Turning to look out to the opposite horizon, Charlie7 considered deep space. A little side project or two and he might be the first robot ever to explore another solar system.
Or he could join up with a mining team. He hadn’t done that in a long while.
Or maybe he could establish an outpost on one of Jupiter’s moons. It would certainly be quiet.
Ultimately, Charlie7 knew he would miss humanity. He’d missed it for so long that he’d forgotten what real flesh-and-blood people were like. Earth was about to explode with a population of lab-grown infants. Time would fly, and before long, they would be populating the planet the old-fashioned way.
A new Renaissance in culture was on the horizon. Without basic needs to fulfill, these next generations of humans would pour heart and soul into music, art, and entertainment. For the first time in forever, new media wouldn’t be rehashed garbage.
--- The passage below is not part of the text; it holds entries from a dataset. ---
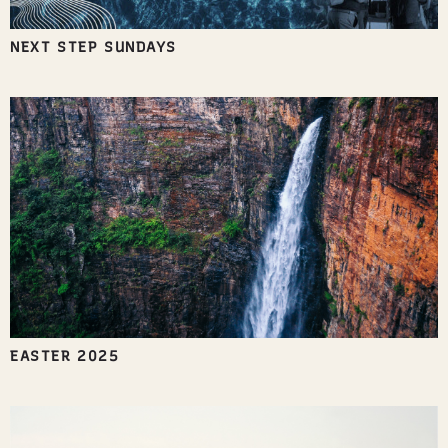
NEXT STEP SUNDAYS
EASTER 2025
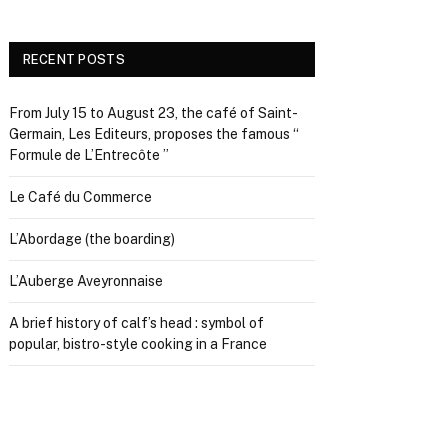
RECENT POSTS
From July 15 to August 23, the café of Saint-
Germain, Les Editeurs, proposes the famous “
Formule de L’Entrecôte ”
Le Café du Commerce
L’Abordage (the boarding)
L’Auberge Aveyronnaise
A brief history of calf’s head : symbol of
popular, bistro-style cooking in a France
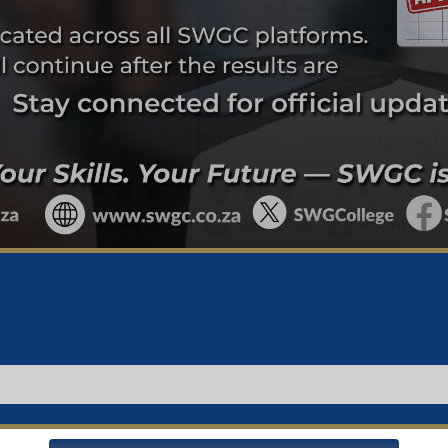
Important Notice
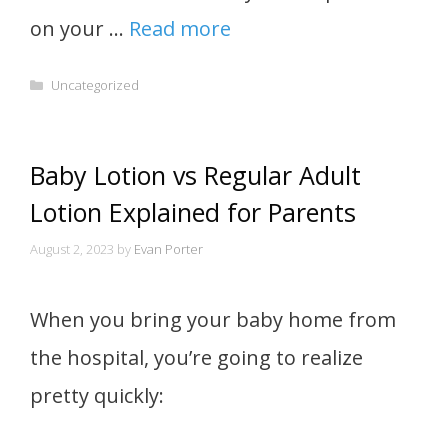
on your …
Read more
Categories
Uncategorized
Baby Lotion vs Regular Adult
Lotion Explained for Parents
August 2, 2023
by
Evan Porter
When you bring your baby home from
the hospital, you’re going to realize
pretty quickly:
If there was one glaring error Charlie7 had made in his selections for Project Transhuman scans, it was that nobody had
any particular talent in the arts. Six more hard science types added to the mixing pool wasn’t going to change any of that.
Charlie7 strolled over to his parked spaceroamer and climbed inside.
If there was one overriding factor that drove him back to Earth, it was Eve. Depending on advancements in medical science along the way, she might have anywhere from sixty to a hundred years left to live. Possibly, some quantum leap might extend biological human life longer than that, but that was a foolish gamble to take.
Charlie7 wanted to see that life. The elder stateswoman of the Second Human Era would be history from birth to death. Humans a thousand years from now would speak about her in hushed and reverent tones. In ten thousand years, her name would still be known.
“Can’t miss that.”
The spaceroamer’s engine was silent above the Martian atmosphere’s upper reaches. So mighty was Olympus Mons that it stood apart from the rest of the planet. Its peak became an island in a sea of carbon dioxide. Charlie7 lifted off and set a course for Earth.
As the acceleration pressed him against the seat, Charlie7 tried to imagine what a return to Earth held in store for him.
Committee hearings—certainly.
Questions—by the transorbital load.
Accusations—aplenty and ranging from the justified to the paranoid.
A warm welcome—possibly and from fewer than he would probably like.
Danger?
Charlie7 smirked, one of the few motions he was capable of under the extreme forces holding his chassis to the pilot’s chair. If someone decided they’d had enough of Charlie7 and wanted to delete him… well, there was an upload rig buried deep in one of Dale2’s old vaults that had been repurposed to awaken a backup Charlie7 if it didn’t hear from him in the next month.
Backup. Duplication. Recovery.
It was the way of a people who knew they were software with consciousness. Charlie7 had let robotkind have their delusions of entrapped humanity, but he knew exactly what he was.